All pipelines in powershell are objects, and something will only become text if it has become serialised somewhere along the way (e.g., read/write from disk).
See output from 'netsh'. See use of 'write-output'. Maybe you call an array of strings meangingfully distinct from "text", but it really isn't. You can't use select-object, have to switch to select-string. Have to do an assignment and a get-member or gettype() to know what you are really in for.
Returning multiple objects from a query is a feature, not a bug.
My issue is not the plurality. My issue is that the singular will have a different set of behaviors as indicated by GetType than one. I would have either liked it if a single object was returned as a single element array, or if the language did a better job of implicit array creation if you treat such singular returns as an array.
And no, a cmd script can NOT turn code-signing off if you have UAC turned on
powershell set-executionpolicy bypass currentuser
If you have an enterprise CA, and an AD integrated subordinate, signing scripts is trivial. My workflow with writing powershell involves saving the file in notepad++, running "./add-signature foo.ps1" (add-signature is a 1-2 line script I've got which retrieves my code-signing cert and signs the argument with it) and then running the script. That's it.
First, that's hoops to jump through even assuming the infrastructure setup. Second, no convenient linux tools to generate the ASN.1 structures to sign in non-windows envs.
But, there are things you can do in Powershell in a few lines of code that you just can't do with a shell script without a massive time investment.
That's absolutely true of cmd and vbscript, less so in bash or perl or python on a linux system.
Much of the power of powershell lies in its ability to easily query and interact with WMI objects
WMI in my mind is less desirable than sysfs under linux which provides much the same data.

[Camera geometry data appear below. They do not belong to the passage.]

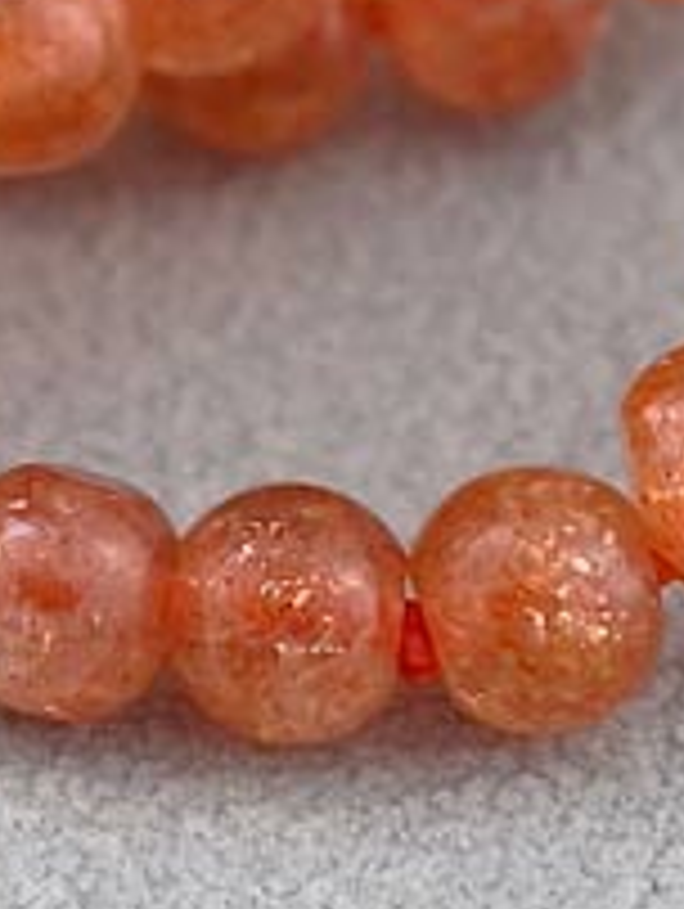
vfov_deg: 4.0
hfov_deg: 3.1
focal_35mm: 486
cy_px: -1217
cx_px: -54
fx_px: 12777
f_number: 2.67
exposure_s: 1/160
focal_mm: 22.48
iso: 125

WMI objects aren't very discoverable as they aren't unified under a single root. If you ask me about some data in wmi I have not previously worked with, it;s off to technet forums to search for the answer. In linux, a little ogling of sysfs and I can generally find it without so much as tabbing over to my browser.
not have to worry about people running malicious powershell scripts
Untrue, see above
If someone in the enterprise pushes a dodgy script (either accidentally, or maliciously), I can easily disable it from running, wherever the copies may exist by simply revoking the cert.
Ok, that's the one effective use case of the code signing as implemented today.